Aquella noche anoté en mi librito:

12 de agosto de 1671. Catherine Montvoisin, calle Beauregard, adivinadora, prueba número 1.

Marie-Angélique. Un amante rico, cuidado con el hombre de casaca azul celeste y peluca rubia; tal vez un hijo.

Mi madre. Crema rejuvenecedora. Examinar las rayas de la mano las tres próximas semanas. Gran alegría pronto.

Yo. Dinero de un país extranjero. Pensamiento: las mujeres hermosas temen más a la vejez que las feas. Cuando sea vieja compraré libros en vez de cremas para las arrugas.

Aquella tarde, después de hablar de Séneca con mi padre, le pregunté qué pensaba de las adivinadoras.

—Mi querida niña, son el recurso de crédulos y supersticiosos. Me gustaría decir de las supersticiosas, pero hay muchos hombres que acuden a ellas. Todos son necios.
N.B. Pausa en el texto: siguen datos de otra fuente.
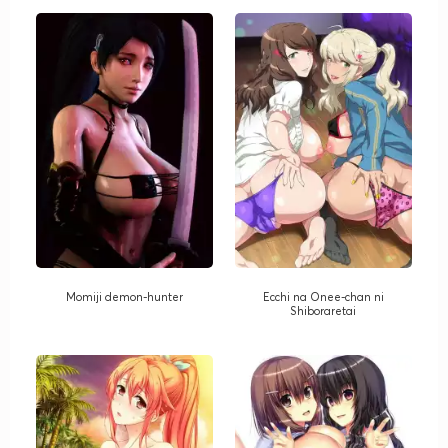
Momiji demon-hunter
Ecchi na Onee-chan ni
Shiboraretai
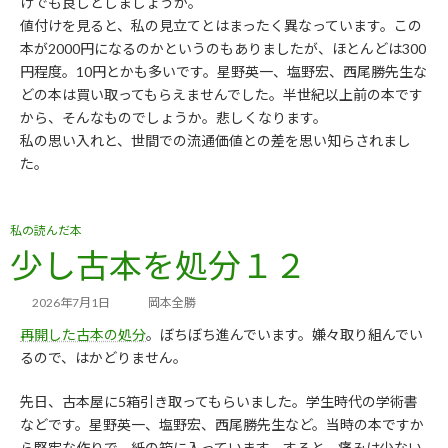
けでも良しとしましょうか。
値付けを見ると、私の見立てとはまったく異なっています。この
本が2000円になるのかというのもありましたが、ほとんどは300
円程度。10円とかも多いです。星野英一、塩野宏、西尾勝先生な
どの本は買い取ってもらえませんでした。半世紀以上前の本です
から、そんなものでしょうか。悲しくなります。
私の思い入れと、世間での流通価値との差を思い知らされまし
た。
私の読んだ本
少し古本を処分１２
2026年7月1日
岡本全勝
再開した古本の処分
。ぼちぼち進んでいます。嫌々取り組んでい
るので、はかどりません。
先日、古本屋に5箱引き取ってもらいました。学生時代の学術書
などです。星野英一、塩野宏、西尾勝先生など。当時の本ですか
ら堅牢な作りで、紙の箱に入っています。すると、痛みは少ない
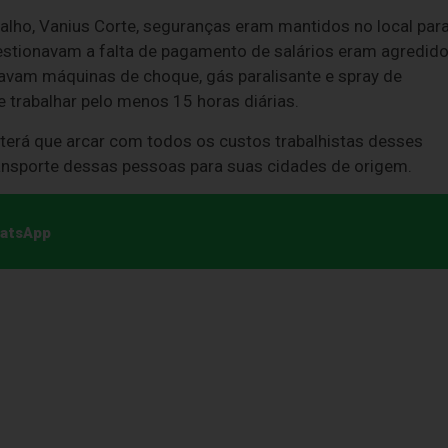
alho, Vanius Corte, seguranças eram mantidos no local par
estionavam a falta de pagamento de salários eram agredid
savam máquinas de choque, gás paralisante e spray de
 trabalhar pelo menos 15 horas diárias.
 terá que arcar com todos os custos trabalhistas desses
ansporte dessas pessoas para suas cidades de origem.
hatsApp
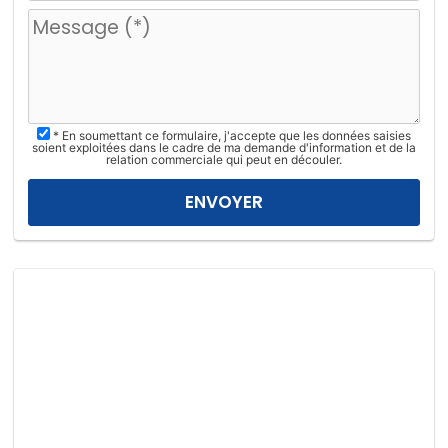
u
i
l
l
e
z
* En soumettant ce formulaire, j'accepte que les données saisies
l
soient exploitées dans le cadre de ma demande d'information et de la
relation commerciale qui peut en découler.
a
i
s
s
e
r
c
e
c
h
a
m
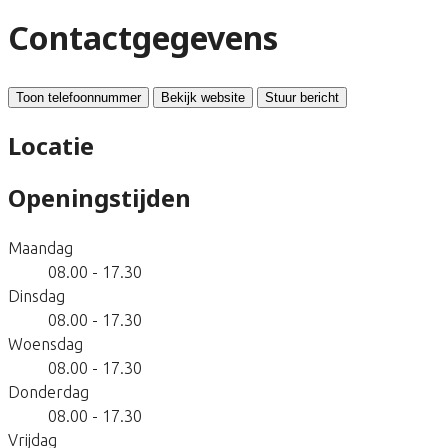
Contactgegevens
Toon telefoonnummer
Bekijk website
Stuur bericht
Locatie
Openingstijden
Maandag
08.00 - 17.30
Dinsdag
08.00 - 17.30
Woensdag
08.00 - 17.30
Donderdag
08.00 - 17.30
Vrijdag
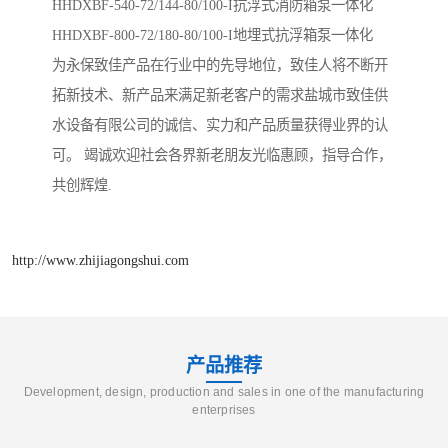
HHDXBF-540-72/144-80/100-I​抗浮式消防箱泵一体化
HHDXBF-800-72/180-80/100-I地埋式抗浮箱泵一体化
为永保致佳产品在行业中的先导地位，致佳人将不断开
拓新技术、新产品来满足新老客户的需求盐城市致佳供
水设备有限公司的诚信、实力和产品质量获得业界的认
可。 竭诚欢迎社会各界新老朋友光临惠顾，指导合作，
共创辉煌.
http://www.zhijiagongshui.com
产品推荐
Development, design, production and sales in one of the manufacturing
enterprises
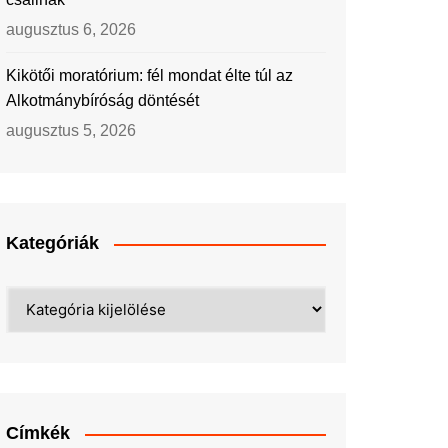
augusztus 6, 2026
Kikötői moratórium: fél mondat élte túl az
Alkotmánybíróság döntését
augusztus 5, 2026
Kategóriák
Kategóriák
Címkék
—Lo mismo creo yo, padre. —Y él asintió con la cabeza, complacido—. Pero dime una cosa, ¿es posible ver imágenes en el agua como ellas dicen?

—Oh, no. Son simples reflejos. A veces logran hacer que brillen fuera del agua en una bola de cristal o algo así, por medio de espejos. La mayoría de las adivinaciones son trucos de prestidigitación como los de los magos del Pont Neuf.

—¿Y cuando descubren los secretos de la gente y su escritura?

—Vaya, se diría que has estudiado el tema. Me encanta que apliques la luz de la razón a los ardides de la bellaquería y la superstición. En cuanto a lo que me preguntas, te diré que los adivinos son gente taimada que suelen disponer de una red de informantes que les tienen al tanto de las idas y venidas de su clientela. Por eso sorprenden a los crédulos.

—Eso lo explica todo perfectamente, padre —dije, y él me miró complacido—. Pero quiero hacerte otra pregunta… una pregunta filosófica… —Él enarcó una ceja—. ¿Qué dicen los romanos que es mejor, ser listo o ser hermoso?

Se lo había preguntado con voz trémula, y mi padre me miró un buen rato antes de contestar.

—Listo, desde luego, hija mía. La hermosura es huera y engañosa y se marchita en seguida. Los romanos —añadió mirando altanero— consideraban que la mujer virtuosa no necesita más adornos.

—Pero, padre, eso lo decían de Cornelia, cuyos hijos eran la niña de sus ojos, pero ¿no crees que debía de ser cuando menos algo hermosa para casarse y tener hijos? Quiero decir que si la virtud no es en una muchacha corriente algo que pasa inadvertido…

—Mi querida hija, ¿estás de nuevo comparándote con tu hermana? Ten la seguridad de que para mí tú eres muchísimo más hermosa como eres. Tus rasgos son los míos y es la única prueba que tengo de mi paternidad.

Su amargo gesto me impresionó, pero durante unos días mi corazón estuvo cantando: «No soy guapa, pero sí especial. Mi padre me quiere más a mí».

Era mi secreto y nadie podía robármelo. Ni siquiera necesitaba anotarlo en mi diario.